* What to produce: Your response should be the complete listing, returned exactly as written.

* Dataset entries:
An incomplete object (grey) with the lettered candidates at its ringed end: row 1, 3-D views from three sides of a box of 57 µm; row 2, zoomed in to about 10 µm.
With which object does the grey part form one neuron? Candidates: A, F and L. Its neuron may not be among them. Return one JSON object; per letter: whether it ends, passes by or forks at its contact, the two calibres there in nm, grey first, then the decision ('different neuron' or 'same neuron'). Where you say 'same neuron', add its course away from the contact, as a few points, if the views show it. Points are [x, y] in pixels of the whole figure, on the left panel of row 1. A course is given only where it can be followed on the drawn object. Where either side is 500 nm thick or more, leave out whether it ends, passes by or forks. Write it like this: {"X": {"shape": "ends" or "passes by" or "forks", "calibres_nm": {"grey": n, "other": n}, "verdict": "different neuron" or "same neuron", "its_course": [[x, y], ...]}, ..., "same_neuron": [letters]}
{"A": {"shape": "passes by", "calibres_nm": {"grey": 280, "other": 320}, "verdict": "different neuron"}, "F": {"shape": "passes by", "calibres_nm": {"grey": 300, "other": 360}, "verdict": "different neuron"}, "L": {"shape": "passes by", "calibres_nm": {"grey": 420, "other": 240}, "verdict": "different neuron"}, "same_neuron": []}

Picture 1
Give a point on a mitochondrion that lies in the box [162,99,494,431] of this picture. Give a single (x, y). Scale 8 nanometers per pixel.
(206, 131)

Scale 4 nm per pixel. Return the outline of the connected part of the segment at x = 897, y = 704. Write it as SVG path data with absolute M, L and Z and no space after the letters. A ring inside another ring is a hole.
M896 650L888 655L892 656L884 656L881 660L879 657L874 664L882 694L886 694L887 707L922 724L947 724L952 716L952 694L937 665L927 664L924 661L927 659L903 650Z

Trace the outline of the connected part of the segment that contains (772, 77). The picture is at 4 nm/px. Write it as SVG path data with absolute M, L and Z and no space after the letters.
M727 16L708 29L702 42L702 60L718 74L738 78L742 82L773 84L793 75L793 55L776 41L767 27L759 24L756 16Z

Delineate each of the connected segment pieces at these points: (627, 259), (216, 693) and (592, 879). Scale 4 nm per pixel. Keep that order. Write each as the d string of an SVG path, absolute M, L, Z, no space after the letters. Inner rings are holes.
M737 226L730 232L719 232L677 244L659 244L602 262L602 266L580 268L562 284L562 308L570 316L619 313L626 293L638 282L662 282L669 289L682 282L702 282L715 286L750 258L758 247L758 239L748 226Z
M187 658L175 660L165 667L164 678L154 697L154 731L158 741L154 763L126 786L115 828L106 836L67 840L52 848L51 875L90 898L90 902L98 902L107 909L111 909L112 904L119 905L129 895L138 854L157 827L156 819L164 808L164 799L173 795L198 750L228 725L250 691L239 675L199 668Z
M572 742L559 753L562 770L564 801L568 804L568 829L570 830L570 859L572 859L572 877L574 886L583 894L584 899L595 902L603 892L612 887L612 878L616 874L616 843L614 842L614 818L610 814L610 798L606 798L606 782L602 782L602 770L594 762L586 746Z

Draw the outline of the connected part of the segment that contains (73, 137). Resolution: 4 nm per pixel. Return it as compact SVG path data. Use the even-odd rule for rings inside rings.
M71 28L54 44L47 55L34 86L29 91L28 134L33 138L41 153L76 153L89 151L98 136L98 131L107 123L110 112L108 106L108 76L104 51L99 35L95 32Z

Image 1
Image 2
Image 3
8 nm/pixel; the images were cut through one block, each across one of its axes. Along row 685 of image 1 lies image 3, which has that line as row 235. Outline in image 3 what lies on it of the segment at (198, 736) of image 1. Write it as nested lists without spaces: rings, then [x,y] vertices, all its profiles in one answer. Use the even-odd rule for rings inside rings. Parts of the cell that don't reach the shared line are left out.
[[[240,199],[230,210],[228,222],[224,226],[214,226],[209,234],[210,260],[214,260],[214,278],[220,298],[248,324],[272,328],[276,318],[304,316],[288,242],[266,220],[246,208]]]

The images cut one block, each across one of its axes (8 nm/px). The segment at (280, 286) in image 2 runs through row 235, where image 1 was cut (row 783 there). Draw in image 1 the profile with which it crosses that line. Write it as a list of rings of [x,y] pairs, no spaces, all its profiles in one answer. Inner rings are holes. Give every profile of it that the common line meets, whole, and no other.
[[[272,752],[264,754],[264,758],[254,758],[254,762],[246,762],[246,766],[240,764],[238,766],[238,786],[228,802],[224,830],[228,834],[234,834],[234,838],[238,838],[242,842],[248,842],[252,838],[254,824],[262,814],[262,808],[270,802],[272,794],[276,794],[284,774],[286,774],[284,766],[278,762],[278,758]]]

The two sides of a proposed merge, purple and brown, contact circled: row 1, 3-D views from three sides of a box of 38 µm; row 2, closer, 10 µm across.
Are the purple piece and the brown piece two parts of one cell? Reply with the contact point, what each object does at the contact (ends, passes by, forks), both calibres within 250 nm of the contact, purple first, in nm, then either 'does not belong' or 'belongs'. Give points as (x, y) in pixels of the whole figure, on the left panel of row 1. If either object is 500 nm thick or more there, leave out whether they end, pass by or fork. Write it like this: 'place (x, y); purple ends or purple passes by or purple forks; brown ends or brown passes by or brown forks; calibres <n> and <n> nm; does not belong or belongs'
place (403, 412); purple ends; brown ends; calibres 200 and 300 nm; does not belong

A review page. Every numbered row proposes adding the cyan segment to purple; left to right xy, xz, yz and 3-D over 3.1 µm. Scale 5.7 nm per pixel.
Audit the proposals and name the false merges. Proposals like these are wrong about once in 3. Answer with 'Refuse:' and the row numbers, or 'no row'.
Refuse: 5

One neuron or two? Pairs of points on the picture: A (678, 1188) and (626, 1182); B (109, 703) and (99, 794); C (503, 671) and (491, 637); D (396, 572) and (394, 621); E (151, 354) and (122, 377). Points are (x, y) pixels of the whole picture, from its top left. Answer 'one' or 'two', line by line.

* Result of the exercise:
An incomplete object (grey) with the lettered candidates at its ringed end: row 1, 3-D views from three sides of a box of 57 µm; row 2, zoomed in to about 10 µm.
With which object does the grey part form one neuron? Candidates: A, F and L. Its neuron may not be among them. Return one JSON object; per letter: whether it ends, passes by or forks at its contact, the two calibres there in nm, grey first, then the decision ('different neuron' or 'same neuron'). Where you say 'same neuron', add its course away from the contact, as a few points, if the views show it. Points are [x, y] in pixels of the whole figure, on the left panel of row 1. A course is given only where it can be followed on the drawn object. Where either side is 500 nm thick or more, leave out whether it ends, passes by or forks. Write it like this: {"X": {"shape": "ends" or "passes by" or "forks", "calibres_nm": {"grey": n, "other": n}, "verdict": "different neuron" or "same neuron", "its_course": [[x, y], ...]}, ..., "same_neuron": [letters]}
{"A": {"shape": "passes by", "calibres_nm": {"grey": 280, "other": 320}, "verdict": "different neuron"}, "F": {"shape": "passes by", "calibres_nm": {"grey": 300, "other": 360}, "verdict": "different neuron"}, "L": {"shape": "passes by", "calibres_nm": {"grey": 420, "other": 240}, "verdict": "different neuron"}, "same_neuron": []}

Picture 1
Give a point on a mitochondrion that lies in the box [162,99,494,431] of this picture. Give a single (x, y). Scale 8 nanometers per pixel.
(206, 131)

Scale 4 nm per pixel. Return the outline of the connected part of the segment at x = 897, y = 704. Write it as SVG path data with absolute M, L and Z and no space after the letters. A ring inside another ring is a hole.
M896 650L888 655L892 656L884 656L881 660L879 657L874 664L882 694L886 694L887 707L922 724L947 724L952 716L952 694L937 665L927 664L924 661L927 659L903 650Z

Trace the outline of the connected part of the segment that contains (772, 77). The picture is at 4 nm/px. Write it as SVG path data with absolute M, L and Z and no space after the letters.
M727 16L708 29L702 42L702 60L718 74L738 78L742 82L773 84L793 75L793 55L776 41L767 27L759 24L756 16Z

Delineate each of the connected segment pieces at these points: (627, 259), (216, 693) and (592, 879). Scale 4 nm per pixel. Keep that order. Write each as the d string of an SVG path, absolute M, L, Z, no space after the letters. Inner rings are holes.
M737 226L730 232L719 232L677 244L659 244L602 262L602 266L580 268L562 284L562 308L570 316L619 313L626 293L638 282L662 282L669 289L682 282L702 282L715 286L750 258L758 247L758 239L748 226Z
M187 658L175 660L165 667L164 678L154 697L154 731L158 741L154 763L126 786L115 828L106 836L67 840L52 848L51 875L90 898L90 902L98 902L107 909L111 909L112 904L119 905L129 895L138 854L157 827L156 819L164 808L164 799L173 795L198 750L228 725L250 691L239 675L199 668Z
M572 742L559 753L562 770L564 801L568 804L568 829L570 830L570 859L572 859L572 877L574 886L583 894L584 899L595 902L603 892L612 887L612 878L616 874L616 843L614 842L614 818L610 814L610 798L606 798L606 782L602 782L602 770L594 762L586 746Z

Draw the outline of the connected part of the segment that contains (73, 137). Resolution: 4 nm per pixel. Return it as compact SVG path data. Use the even-odd rule for rings inside rings.
M71 28L54 44L47 55L34 86L29 91L28 134L33 138L41 153L76 153L89 151L98 136L98 131L107 123L110 112L108 106L108 76L104 51L99 35L95 32Z

Image 1
Image 2
Image 3
8 nm/pixel; the images were cut through one block, each across one of its axes. Along row 685 of image 1 lies image 3, which has that line as row 235. Outline in image 3 what lies on it of the segment at (198, 736) of image 1. Write it as nested lists without spaces: rings, then [x,y] vertices, all its profiles in one answer. Use the even-odd rule for rings inside rings. Parts of the cell that don't reach the shared line are left out.
[[[240,199],[230,210],[228,222],[224,226],[214,226],[209,234],[210,260],[214,260],[214,278],[220,298],[248,324],[272,328],[276,318],[304,316],[288,242],[266,220],[246,208]]]

The images cut one block, each across one of its axes (8 nm/px). The segment at (280, 286) in image 2 runs through row 235, where image 1 was cut (row 783 there). Draw in image 1 the profile with which it crosses that line. Write it as a list of rings of [x,y] pairs, no spaces, all its profiles in one answer. Inner rings are holes. Give every profile of it that the common line meets, whole, and no other.
[[[272,752],[264,754],[264,758],[254,758],[254,762],[246,762],[246,766],[240,764],[238,766],[238,786],[228,802],[224,830],[228,834],[234,834],[234,838],[238,838],[242,842],[248,842],[252,838],[254,824],[262,814],[262,808],[270,802],[272,794],[276,794],[284,774],[286,774],[284,766],[278,762],[278,758]]]

The two sides of a proposed merge, purple and brown, contact circled: row 1, 3-D views from three sides of a box of 38 µm; row 2, closer, 10 µm across.
Are the purple piece and the brown piece two parts of one cell? Reply with the contact point, what each object does at the contact (ends, passes by, forks), both calibres within 250 nm of the contact, purple first, in nm, then either 'does not belong' or 'belongs'. Give points as (x, y) in pixels of the whole figure, on the left panel of row 1. If either object is 500 nm thick or more there, leave out whether they end, pass by or fork. Write it like this: 'place (x, y); purple ends or purple passes by or purple forks; brown ends or brown passes by or brown forks; calibres <n> and <n> nm; does not belong or belongs'
place (403, 412); purple ends; brown ends; calibres 200 and 300 nm; does not belong

A review page. Every numbered row proposes adding the cyan segment to purple; left to right xy, xz, yz and 3-D over 3.1 µm. Scale 5.7 nm per pixel.
Audit the proposals and name the false merges. Proposals like these are wrong about once in 3. Answer with 'Refuse:' and the row numbers, or 'no row'.
Refuse: 5

One neuron or two? Pairs of points on the picture: A (678, 1188) and (626, 1182); B (109, 703) and (99, 794); C (503, 671) and (491, 637); D (396, 572) and (394, 621); E (151, 354) and (122, 377). Points are (x, y) pixels of the whole picture, from its top left. Answer 'one' or 'two', line by line.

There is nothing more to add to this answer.